Before winter break, deep in the trenches of finals season, when the hours beat away to the rhythm of fingers hitting the keyboard as we wrote our final papers and strained our eyes puzzling over study guides, my friend and I took a break to visit the YUAG. We looked at Greek statues, and observed, obviously, how they never seem to have any arms or noses. I had my notepad with me—as I usually do when I visit any gallery—to jot down my thoughts and see if I could come up with something poetic about lost heads and cracked marble. I wasn’t making much progress and I began to feel like I was the one losing my mind from staring at my screen all day.
A young woman approached us asking, “Are you guys students?
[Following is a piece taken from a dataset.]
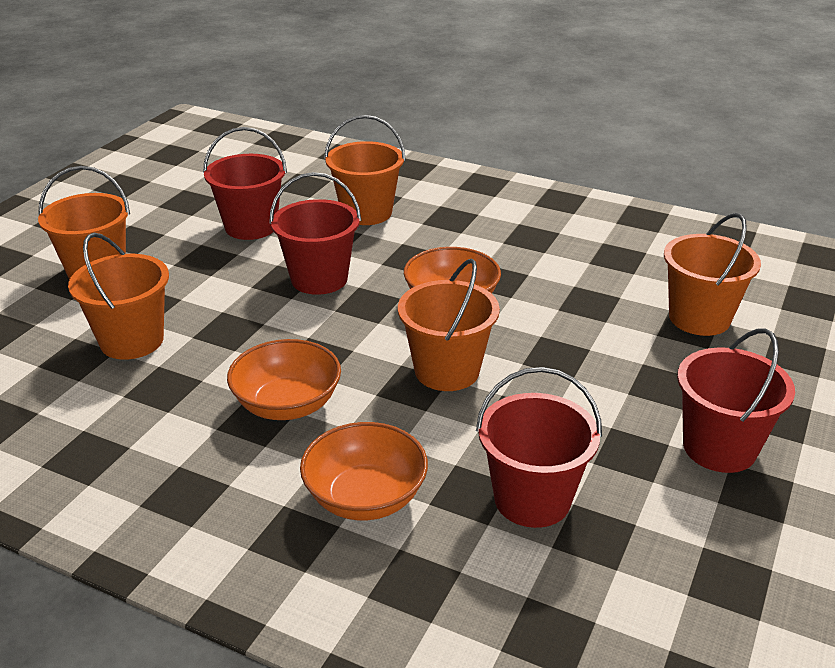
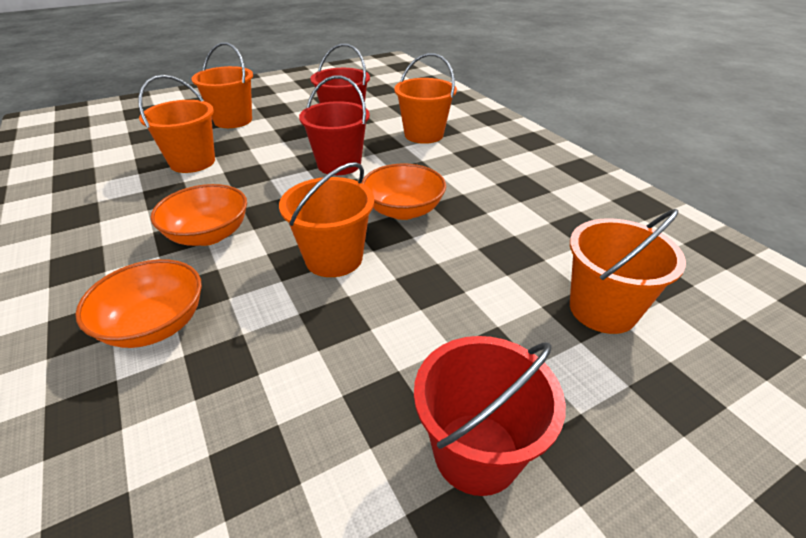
camera: 35 degrees right, 5 degrees up
(532, 499) = (252, 398): red bucket -> none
Studying for an art history final?” She clearly knew what mid-December meant for us undergrads, and perhaps she could read the dread of encroaching deadlines from our expressions.
“Yeah, we’re students. Though not studying,” I replied.
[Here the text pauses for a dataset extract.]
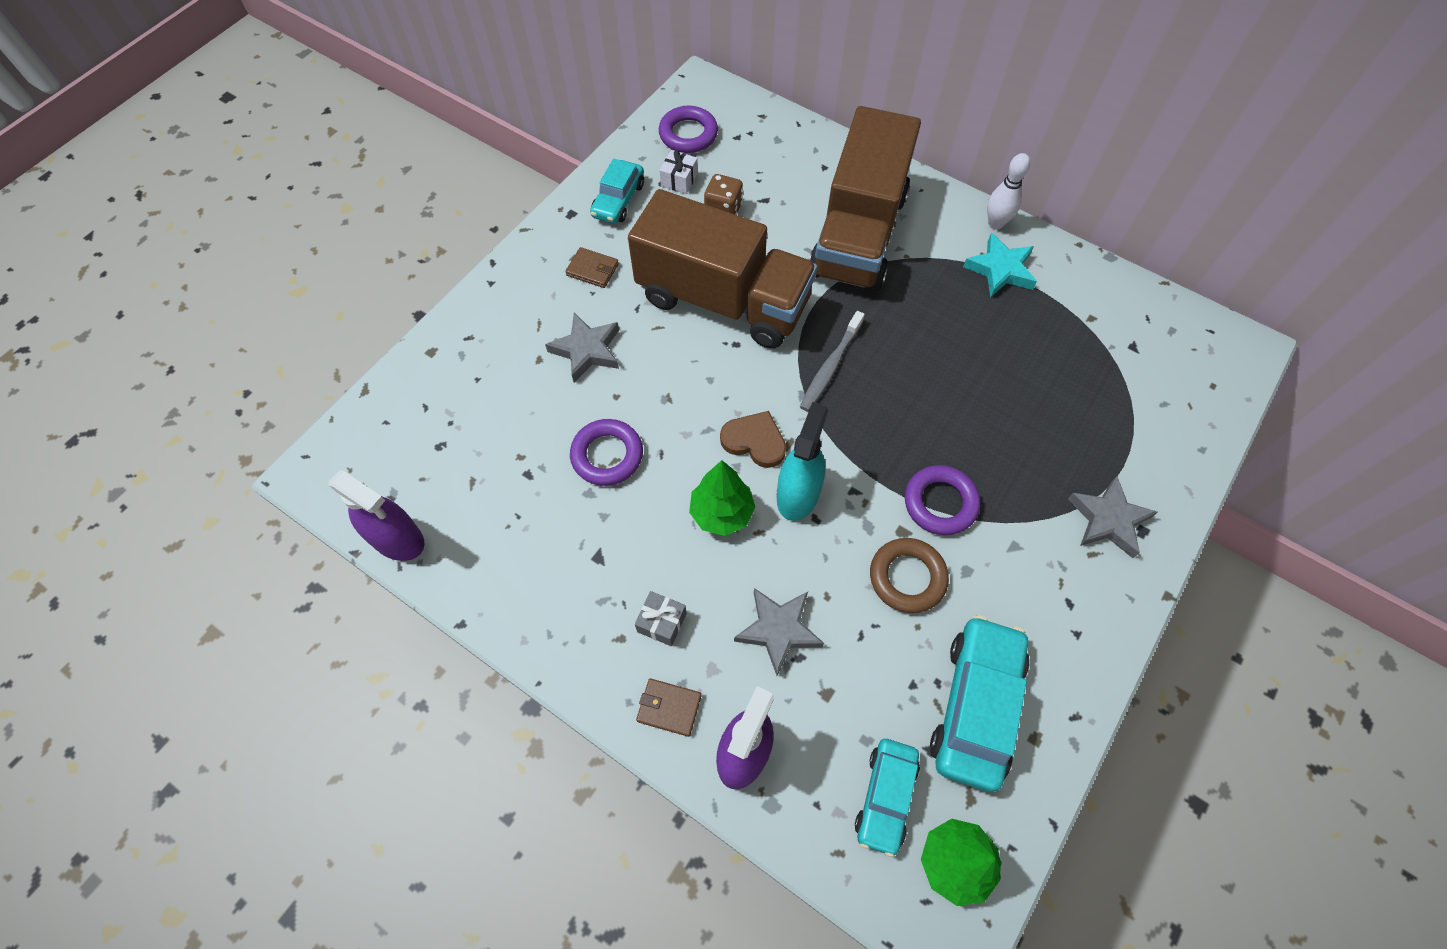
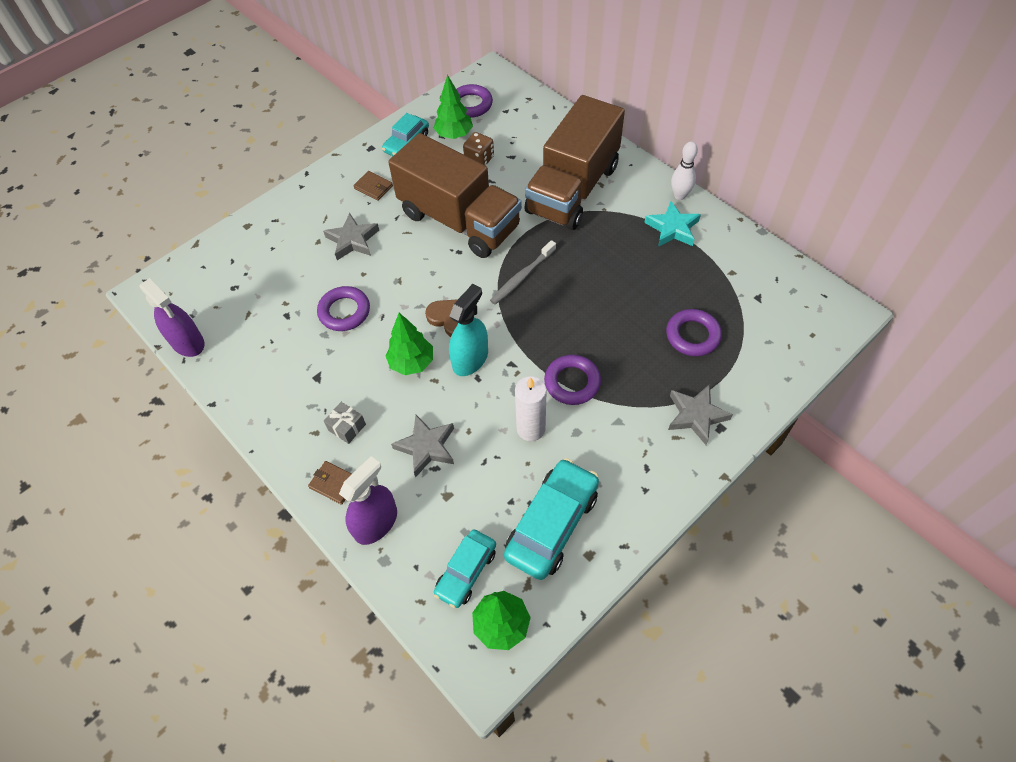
camera: 15 degrees right, 5 degrees down
(679, 180) = (454, 135): white gift -> green tree
(907, 577) = (531, 429): brown ring -> white candle
(1070, 411) = (692, 335): none -> purple ring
“We’re procrastinating, rather,” my friend added.
“Ah, I see.” We talked for a bit before she proceeded to walk away with her partner, who had joined the conversation half-way through.
As she turned away, I could not help thinking about how our lives as students are consumed by our books, our courses, and our studies. We live almost entirely in our heads in a constant state of collecting and regurgitating knowledge. Moments like these—stepping into an art gallery not to analyze a piece of art, not to dress it in arguments and claims we invent in our minds, but simply to stare and observe its most conspicuous features—are a rarity. However, I want to believe that we can start to find them more easily, that we can make room for ourselves outside all the texts and equations bouncing around in our skulls.
Before classes started this week, I found that time, and I took advantage of it. I wandered into the gallery of Chinese drawings and came across an ink on paper drawing: Old Scholar and Moon Landscape by Ike no Taiga, made in the mid-1760s. The old scholar sits large in the frame, staring at a lightly outlined moon. The moon contains hills and trees within, as if reflecting visions of another plane of existence.
The work made me reflect upon what it truly means to be a scholar. Is scholarship meant to be as laborious as we make it seem? Are we to lock ourselves in the stacks like prisoners? I don’t think it has to mean any of this. Rather, I think it is about creating harmony with our books, loving them, but never forgetting also to love the knowledge that can be obtained from simply meditating, with eyes open upon the moon or the rolling hills.
I am excited that classes have started, eager to return to mornings with a warm drink and my books. My fingers get excited marching across my keyboard, and I can’t help smiling when I step through Sterling’s doors. But I also recall that there exists a Sun, a Moon, broken marble statues, and even my own breath, that are all equally worthy of time and reflection.